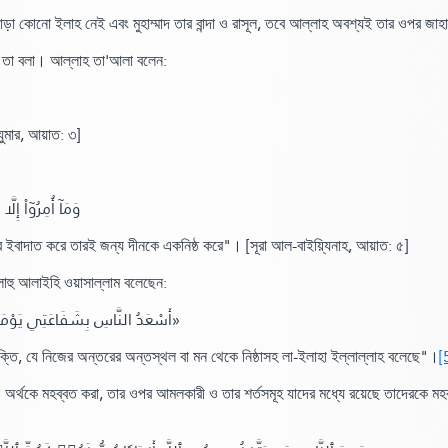
া কোনো ইলাহ নেই এবং মুহাম্মাদ তার বান্দা ও রাসূল, তবে আল্লাহ অবশ্যই তার ওপর জাহা
াসহ তা বলা। আল্লাহ তা'আলা বলেন:
ুমার,
আয়াত:
৩]
وَمَآ أُمِرُوٓاْ إِ ﴾
র ইবাদাত করে তারই জন্য দীনকে একনিষ্ঠ করে"
।
[সূরা আল-বাইয়্যিনাহ,
আয়াত:
৫]
্লাহু আলাইহি ওয়াসাল্লাম বলেছেন:
«أَسْعَدُ النَّاسِ بِشَفَاعَتِي يَوْمَ الْقِيَامَةِ، مَنْ قَالَ لَا إِلَهَ إِلَّا اللَّهُ خَالِصًا مِنْ قَلْبِهِ أَوْ نَفْسِهِ»
ক্তি, যে নিজের অন্তরের অন্তস্থল বা মন থেকে নিষ্ঠাসহ লা-ইলাহা ইল্লাল্লাহ বলেছে"
।
[
 ও অর্থকে মহব্বত করা, তার ওপর আমলকারী ও তার শর্তসমূহ যাদের মধ্যে রয়েছে তাদেরকে মহ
##############################
Written task:
The records above are to be duplicated exactly, pictures left out.

Written solution:
া কোনো ইলাহ নেই এবং মুহাম্মাদ তার বান্দা ও রাসূল, তবে আল্লাহ অবশ্যই তার ওপর জাহা
াসহ তা বলা। আল্লাহ তা'আলা বলেন:
ুমার,
আয়াত:
৩]
وَمَآ أُمِرُوٓاْ إِ ﴾
র ইবাদাত করে তারই জন্য দীনকে একনিষ্ঠ করে"
।
[সূরা আল-বাইয়্যিনাহ,
আয়াত:
৫]
্লাহু আলাইহি ওয়াসাল্লাম বলেছেন:
«أَسْعَدُ النَّاسِ بِشَفَاعَتِي يَوْمَ الْقِيَامَةِ، مَنْ قَالَ لَا إِلَهَ إِلَّا اللَّهُ خَالِصًا مِنْ قَلْبِهِ أَوْ نَفْسِهِ»
ক্তি, যে নিজের অন্তরের অন্তস্থল বা মন থেকে নিষ্ঠাসহ লা-ইলাহা ইল্লাল্লাহ বলেছে"
।
[
 ও অর্থকে মহব্বত করা, তার ওপর আমলকারী ও তার শর্তসমূহ যাদের মধ্যে রয়েছে তাদেরকে মহ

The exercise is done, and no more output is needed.